Some things will trigger my memories. Like this past weekend, my husband was watching the Ice Hockey and I have a strong recollection of training practice at the local ice rink, I’m about 12 years old and this is a regular thing I do. There is a real family “feel” here, I’m familiar with the rink and when I go home, I can almost see the house, its dark, the house is big, detached, and has a garage to the left before the front door and there is so much stuff in that garage. It’s so homely in this house, warm and it’s like I can hear Cher playing in the background and see the stairs in the living room. There are many family photo’s on the wall and a big, well worn, comforatable sofa near the window.
That’s the only memory I have until my death, I’m sure I was early twenties and its either Christmas Eve or New Year’s Eve and I’m visiting family, there are lots of presents, then I go somewhere on my motorbike and that’s it, the end.
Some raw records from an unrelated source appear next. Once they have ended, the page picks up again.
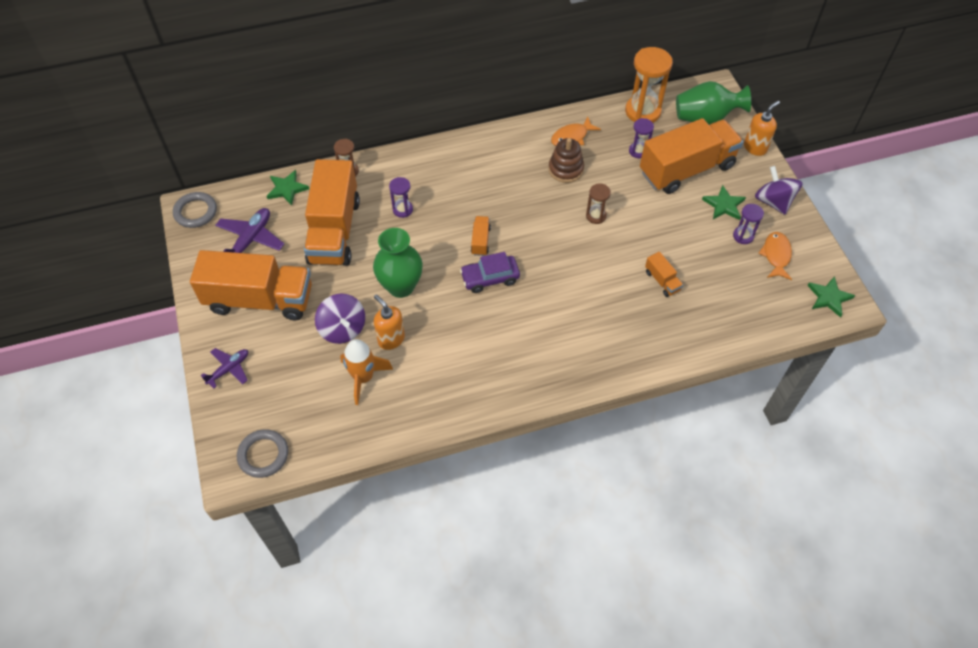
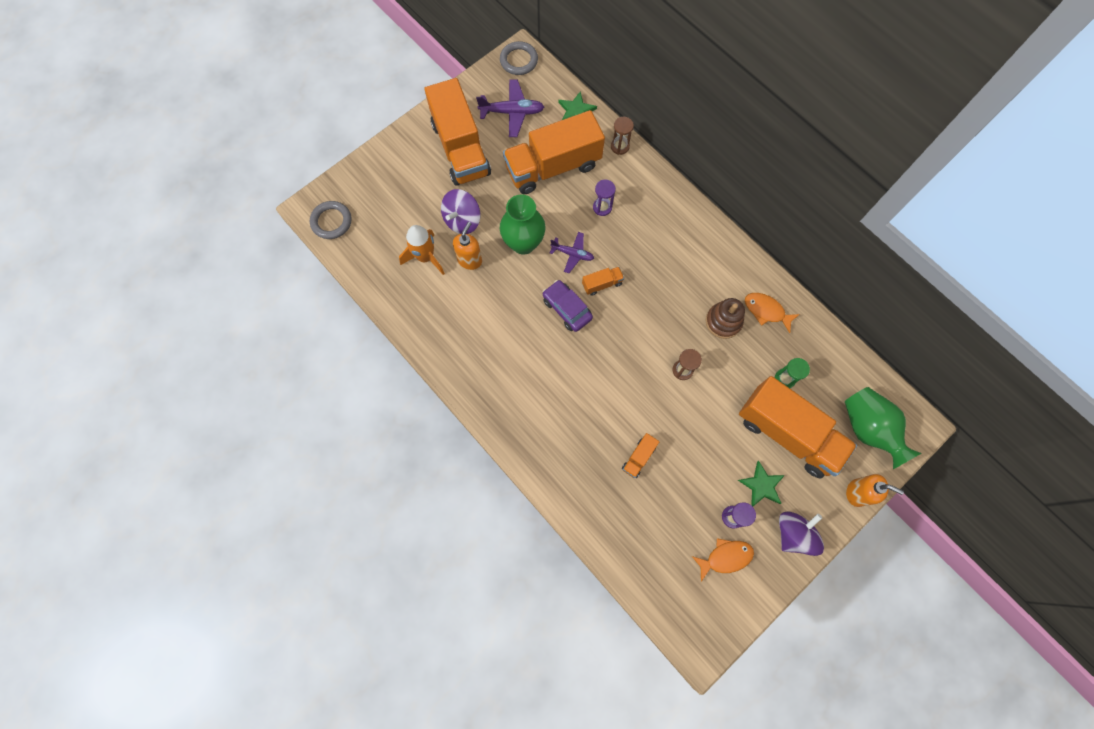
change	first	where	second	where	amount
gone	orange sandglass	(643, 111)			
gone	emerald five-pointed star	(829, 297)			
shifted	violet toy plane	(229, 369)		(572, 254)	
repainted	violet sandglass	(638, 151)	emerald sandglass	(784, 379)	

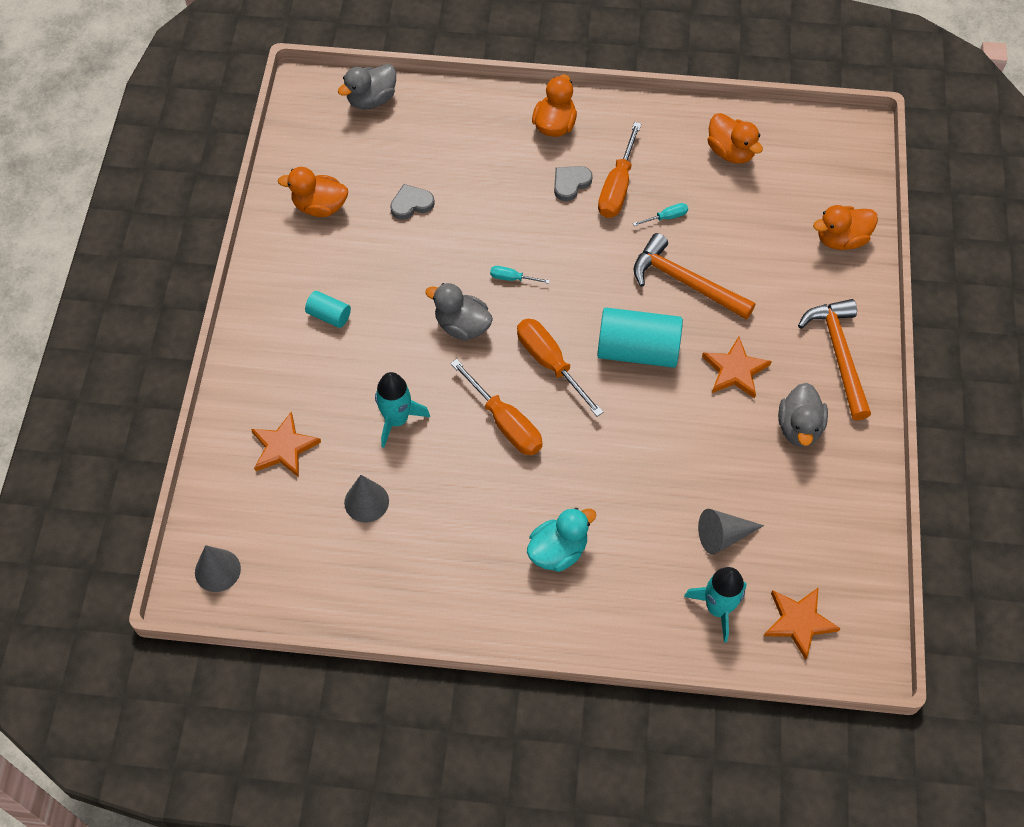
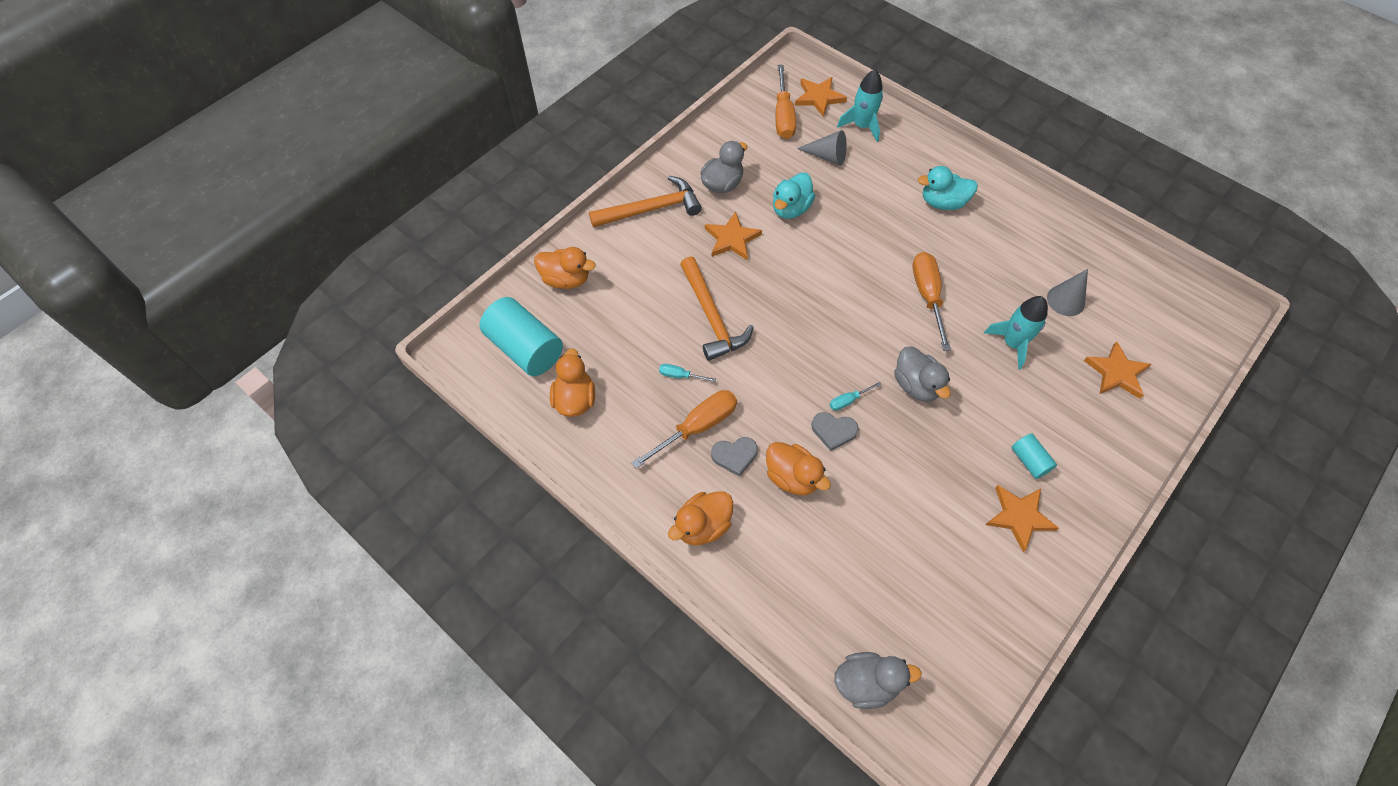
change	first	where	second	where	amount
gone	gray cone	(217, 570)			
new			turquoise duck	(791, 209)	
new			orange five-pointed star	(1019, 517)	
shifted	orange duck	(320, 206)		(792, 477)	
shifted	gray heart shape	(411, 204)		(833, 431)	
shifted	orange hand screwdriver	(550, 363)		(783, 116)	
shifted	turquoise cylinder shape	(637, 350)		(525, 348)	
rotated	turquoise hand screwdriver	(512, 278)		(848, 401)	105 degrees clockwise
rotated	orange carpenter's hammer	(839, 354)		(651, 209)	135 degrees counterclockwise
I have to stress that I have never dreamt about this, I’ve only ever just remembered it. I wonder if its some childhood memories mixed in? But I can’t recall anything like it? I mean ice hockey in the UK? When I first visited Canada in my early twenties, I remember looking at the city we were passing through and it was dark and I thought “this all looks so familiar” ok, its Canada not USA but it’s that big sky, huge city landscape that almost pings at me like I’ve seen it before. It’s hard to put into words when you soul recognises something on a level that is difficult for even you to understand.
I guess I will never know, unless I try some more hypnosis, interestingly this one didn’t come back during that course I went on.
I would love to know if anyone else has ever had a similar experience?